Ramirez, who grew to dislike hospitals as a child, took her own pillows, sheets, comforter, nightgowns, family photographs, slow cooker and coffee machine to the bone marrow transplant wing. It felt like setting up a dorm room, albeit one in a highly regulated, germ-free zone. The home comforts helped her cope, she said.
On transplant day, her mother and sister stayed with her. The transfusion took about 90 minutes.
A few days later, her hair came out in big chunks.
Her new immune system took hold.
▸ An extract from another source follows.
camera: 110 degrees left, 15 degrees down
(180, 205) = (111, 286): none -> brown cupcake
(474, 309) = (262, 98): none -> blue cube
Her blood type became the same as her donor’s. Today, those blood cells still are normal, not shaped like a sickle, as her old blood cells were.
Though Ramirez did develop graft-versus-host disease, it was not severe.
She still needs a new hip to replace the one sickle cell disease damaged through necrosis. But life already is so much better.
“I haven’t had any infections, I haven’t had to go to the hospital, I haven’t had any pain crises or anything,” she said. “I am so appreciative and grateful for this. It is such a blessing.”
Someday, Ramirez hopes to meet and thank her donor.
Her mother would love that, too.
“She (the donor) does not realize how much of a life-saver she is and how much she has altered the quality of life for my daughter and even for myself. … We truly appreciate her.”